Realistic Models for Filling and Abundance Discrepancy Factors in Photoionised Nebulae

TL;DR

This paper investigates whether realistic density and temperature fluctuations in photoionised nebulae can explain observed discrepancies in density, temperature, and abundance measurements, using simulated nebulae with various probability distribution functions.

Contribution

It introduces a method to model nebular fluctuations with realistic distributions and assesses their impact on diagnostic discrepancies, highlighting the role of correlations between density and temperature.

Findings

Simulated density fluctuations produce filling factors within observed ranges.

Density-only and temperature-only fluctuations do not fully explain abundance discrepancy factors.
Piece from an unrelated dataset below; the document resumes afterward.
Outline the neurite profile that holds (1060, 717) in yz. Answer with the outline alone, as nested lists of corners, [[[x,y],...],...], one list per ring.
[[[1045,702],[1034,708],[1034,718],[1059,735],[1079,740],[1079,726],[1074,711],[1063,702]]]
Correlations between density and temperature significantly affect derived nebular properties.

Abstract

When comparing nebular electron densities derived from collisionally excited lines (CELs) to those estimated using the emission measure, significant discrepancies are common. The standard solution is to view nebulae as aggregates of dense regions of constant density in an otherwise empty void. This porosity is parametrized by a filling factor $f<1$. Similarly, abundance and temperature discrepancies between optical recombination lines (ORLs) and CELs are often explained by invoking a dual delta distribution of a dense, cool, metal-rich component immersed in a diffuse, warm, metal-poor plasma. In this paper, we examine the possibility that the observational diagnostics that lead to such discrepancies can be produced by a realistic distribution of density and temperature fluctuations, such as might arise in plasma turbulence. We produce simulated nebulae with density and temperature fluctuations described by various probability distribution functions (pdfs). Standard astronomical diagnostics are applied to these simulated observations to derive estimates of nebular densities, temperatures, and abundances. Our results show that for plausible density pdfs the simulated observations lead to filling factors in the observed range. None of our simulations satisfactorily reproduce the abundance discrepancy factors (ADFs) in planetary nebulae, although there is possible consistency with \ion{H}{ii} regions. Compared to the case of density-only and temperature-only fluctuations, a positive correlation between density and temperature reduces the filling factor and ADF (from optical CELs), whereas a negative correlation increases both, eventually causing the filling factor to exceed unity. This result suggests that real observations can provide constraints on the thermodynamics of small scale fluctuations.